As presented by the SoS’s counsel, Ms Rachel Kamm, the substance of the appeal fell broadly into two parts. She submitted, firstly, that the combination of the existing civil and criminal law and the obligations of public bodies to safeguard vulnerable individuals are sufficient to satisfy the positive obligation of the State under Article 5 where the day to day care of a person, who is objectively deprived of liberty but lacks capacity for the purposes of the MCA to consent to that loss of liberty, is being provided entirely privately rather than by the State. In particular, the Judge was wrong to conclude that, in such a situation, the State’s positive obligation under Article 5(1) can only be discharged if a welfare order is made by the CoP under the MCA s. 16 authorising the deprivation of liberty pursuant to the MCA s. 4A(3). She submitted, secondly, that responsibility for a “private” deprivation of liberty cannot be attributed to the State where, as in the present case, there was no reason for the local authority or any other public body to have any suspicions about abuse. So, in the present case, it is common ground that there has never been any suggestion that there was some deficiency in the care provided to SRK, or that something has been done that was not in his best interests or that the deprivation of his liberty was greater than it could and should have been.
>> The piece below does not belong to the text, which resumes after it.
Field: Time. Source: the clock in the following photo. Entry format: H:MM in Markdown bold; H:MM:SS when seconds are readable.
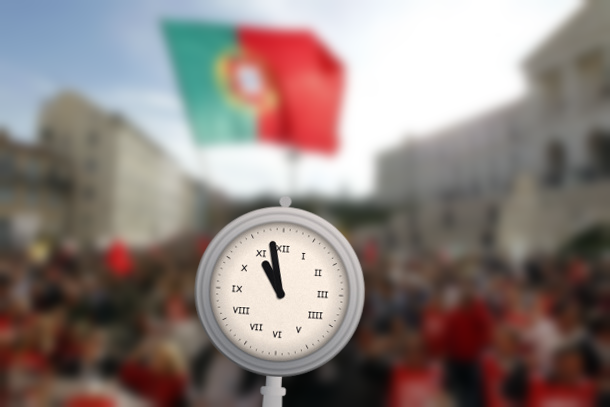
**10:58**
The Court of Appeal said:-

“47.     The MCA imports the ECrtHR definition of deprivation of liberty since it provides in section 64(5) that the expression has the same meaning as in Article 5(1): Cheshire West at [19].

  1. It is common ground that the three components of deprivation of liberty within Article 5(1) are: (1) an objective component of confinement in a particular restricted place for a not negligible length of time; (2) a subjective component of lack of valid consent; and (3) the attribution of responsibility to the State: Cheshire West at [37]; Storck at [74] and [89]. As was common ground before the Judge and on this appeal, the first two components are satisfied in the case of SRK and only the third component is in issue. Storck is the leading authority on the third component.”
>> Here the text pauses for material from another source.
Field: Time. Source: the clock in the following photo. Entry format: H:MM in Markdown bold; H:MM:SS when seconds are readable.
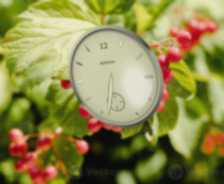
**6:33**
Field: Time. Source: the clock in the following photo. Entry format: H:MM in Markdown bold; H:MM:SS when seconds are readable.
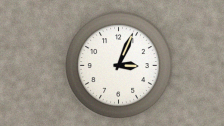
**3:04**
“53.     The ECrtHR found that the applicant’s deprivation of liberty in Storck was imputable to the State because of the direct involvement of the police in forcibly bringing her back to the clinic from which she had fled.

  1. In the present case, the Judge decided in favour of the SoS that there had been no direct involvement by the State in SRK’s deprivation of liberty. The second issue in paragraph [89] of Storck also does not arise. The only live question on this appeal is as to the third issue in paragraph [89] of Storck, namely whether SRK’s deprivation of liberty is imputable to the State because of its failure to discharge its positive obligation to protect him from deprivation of liberty contrary to Article 5(1).”

“56.     The ECrtHR concluded that Germany had violated its positive obligation under Article 5(1). It considered that the control exercised by the State in connection with the issuing of a licence for the conduct of a private clinic was not sufficient to ensure competent and regular supervisory control against a deprivation of liberty. That was because, without a court order, there was no positive obligation on the State to exercise supervisory control over the lawfulness of the detention and the State did not in fact exercise any such control for some 20 months.

  1. Having regard to the importance of the right to liberty and the vulnerable position of individuals like the applicant in Storck, the ECrtHR rejected (at [105]) the suggestion that it was a sufficient discharge of Germany’s positive obligation under Article 5(1) that German criminal law provided retrospectively for up to 10 years’ imprisonment for the offence of deprivation of liberty and the German civil law provided for compensation in tort for damage caused by an unlawful detention.”

“61.     Ms Kamm submitted that the Judge had wrongly approached the matter on the footing (see [114] of the judgment) that the State, in a case such as the present, has an absolute obligation “to provide a procedure prescribed by law that gives practical and effective substantive and procedural safeguards against the arbitrary deprivation of liberty of the relevant person”. She submitted that wrongly conflates the obligations of the State when it is itself caring for the incapacitated person with the State’s minimum requirement to take “reasonable steps” to prevent a deprivation of liberty of which the authorities have or ought to have knowledge, in accordance with paragraph [102] of the ECrtHR’s judgment in Storck. The SoS’s skeleton argument criticised the Judge’s approach as an unwarranted “gold standard” approach.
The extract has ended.